The door could soon be shut on Vedanta’s proposal to mine bauxite in the Niyamgiri hills of Odisha. The Union Environment Ministry has decided that the claim of even one village council for cultural or religious rights over the hills provides the legal mandate to the Central government to reject the proposal under the Supreme Court orders.
Eleven villages have already claimed such rights but signals from the State had made the Centre wary of how the court orders were being interpreted.
But Union Environment Minister Jayanthi Natarajan has made it clear that the Supreme Court orders in the case requires the government to protect the rights of the villagers.
In a letter to her Cabinet colleague V. Kishore Chandra Deo, Ms.
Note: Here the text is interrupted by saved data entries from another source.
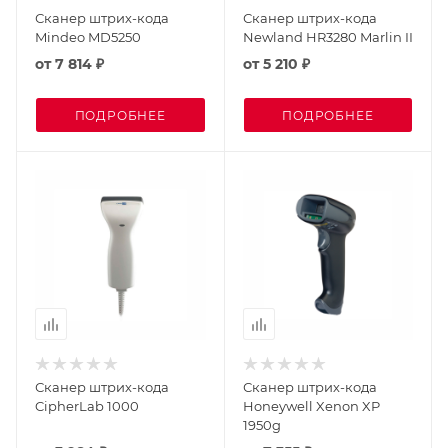
Сканер штрих-кода
Сканер штрих-кода
Mindeo MD5250
Newland HR3280 Marlin II
от
7 814 ₽
от
5 210 ₽
ПОДРОБНЕЕ
ПОДРОБНЕЕ
Сканер штрих-кода
Сканер штрих-кода
CipherLab 1000
Honeywell Xenon XP
1950g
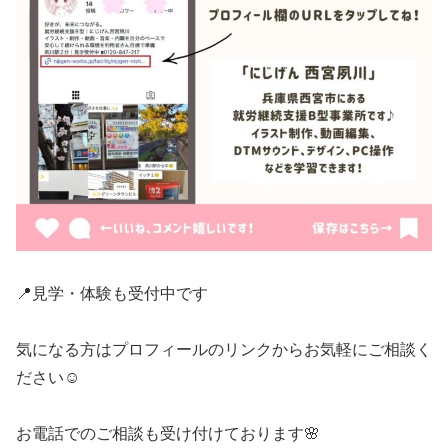
📍見学・体験も受付中です
気になる方はプロフィールのリンクからお気軽にご相談く
ださい☺️
お電話でのご相談も受け付けております🌸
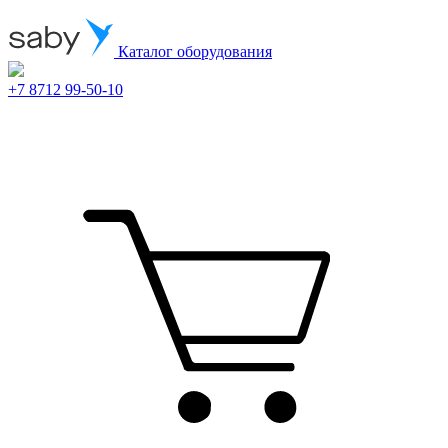
Каталог оборудования
+7 8712 99-50-10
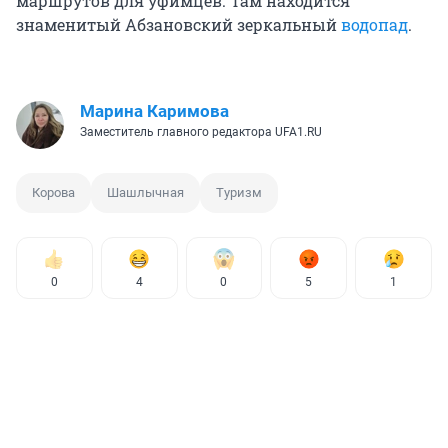
маршрутов для уфимцев. Там находится
знаменитый Абзановский зеркальный
водопад
.
Марина Каримова
Заместитель главного редактора UFA1.RU
Корова
Шашлычная
Туризм
0
4
0
5
1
Natarajan as said: “According to the Supreme Court’s judgment and the Forest Rights Act, rejection by even one palli sabha [village council] would require the project to be rejected.”
But she has expressed concerns about the reaction of the State government to the decisions of the village councils. “The State government may seek to turn its own agenda on its head and claim that the small number of villages [which voted] meant that the decision was influenced by ‘vested interests.’ This would then become a battle over perceptions and the State government may take the issue back to court, prolonging the affair further.”
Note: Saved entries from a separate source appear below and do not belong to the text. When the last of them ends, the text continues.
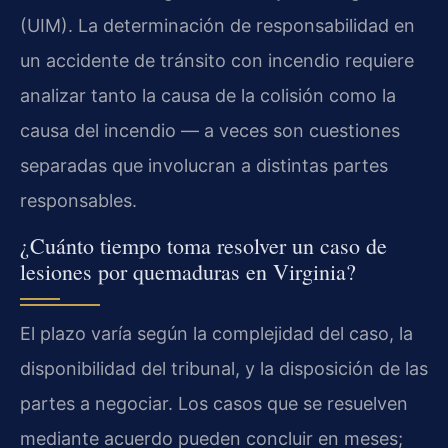
(UIM). La determinación de responsabilidad en
un accidente de tránsito con incendio requiere
analizar tanto la causa de la colisión como la
causa del incendio — a veces son cuestiones
separadas que involucran a distintas partes
responsables.
¿Cuánto tiempo toma resolver un caso de
lesiones por quemaduras en Virginia?
El plazo varía según la complejidad del caso, la
disponibilidad del tribunal, y la disposición de las
partes a negociar. Los casos que se resuelven
mediante acuerdo pueden concluir en meses;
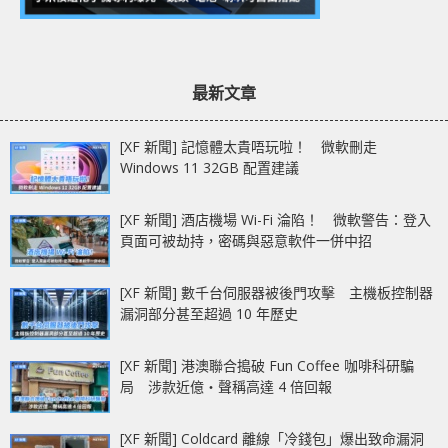
最新文章
[XF 新聞] 記憶體太貴唔玩啦！ 微軟刪走
Windows 11 32GB 配置建議
[XF 新聞] 酒店機場 Wi-Fi 淪陷！ 微軟警告：登入
頁面可被劫持，密碼與惡意軟件一併中招
[XF 新聞] 數千台伺服器被後門攻擊 主機板控制器
漏洞部分甚至超過 10 年歷史
[XF 新聞] 港澳聯合搗破 Fun Coffee 咖啡科研騙
局 涉款近億‧聲稱高達 4 倍回報
[XF 新聞] Coldcard 離線「冷錢包」爆出致命漏洞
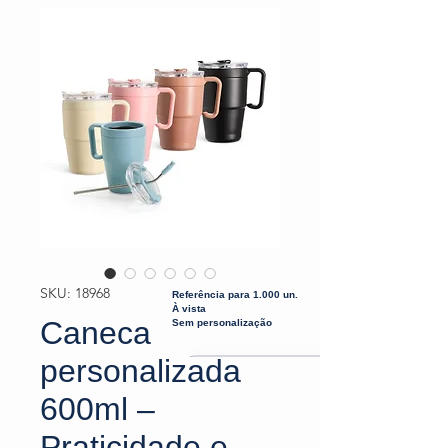
SKU: 18968
Referência para 1.000 un.
À vista
Caneca
Sem personalização
personalizada
600ml –
Praticidade e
The issue of rights of tribals has been muddled by different interpretations emanating from the State government and the Tribal Affairs Ministry. Ahead of the village councils’ decision on traditional rights, the State government began a process of demarcating the people’s usufruct and land rights under the Forest Rights Act (FRA). The Tribal Affairs ministry’s training manual for the region added to the confusion. It misinterpreted the powers of the gram sabha under the FRA and the Panchyat (Extension to Scheduled Areas) Act or PESA, which were reiterated by the Supreme Court orders to protect their ‘cultural and religious rights with the legal process, under FRA, to claim usufruct and land rights.
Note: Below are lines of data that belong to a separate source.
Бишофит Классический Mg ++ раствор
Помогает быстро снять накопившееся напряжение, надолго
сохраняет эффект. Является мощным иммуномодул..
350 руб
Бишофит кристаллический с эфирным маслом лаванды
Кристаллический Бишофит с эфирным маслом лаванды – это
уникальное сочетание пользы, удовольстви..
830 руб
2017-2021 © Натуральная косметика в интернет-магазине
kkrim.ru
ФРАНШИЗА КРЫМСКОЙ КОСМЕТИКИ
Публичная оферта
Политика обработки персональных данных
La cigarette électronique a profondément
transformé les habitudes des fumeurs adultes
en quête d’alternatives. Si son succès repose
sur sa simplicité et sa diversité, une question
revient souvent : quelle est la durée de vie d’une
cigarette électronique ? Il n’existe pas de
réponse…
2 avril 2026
The State government short-circuited the process for land and usufruct rights by setting up a committee of its officers to evaluate and settle claims instead of the bottoms-up approach that the law provides.
This sent alarm bells ringing in Delhi with the central government – both the Environment and Tribal Affairs ministry – concerned that the emphatic verdicts of the palli sabha may be obfuscated later by counter-posing the usufruct rights against it.
But the Environment Ministry’s reading of the apex court’s order has settled the debate and is likely to lead to a rejection of the forest clearance.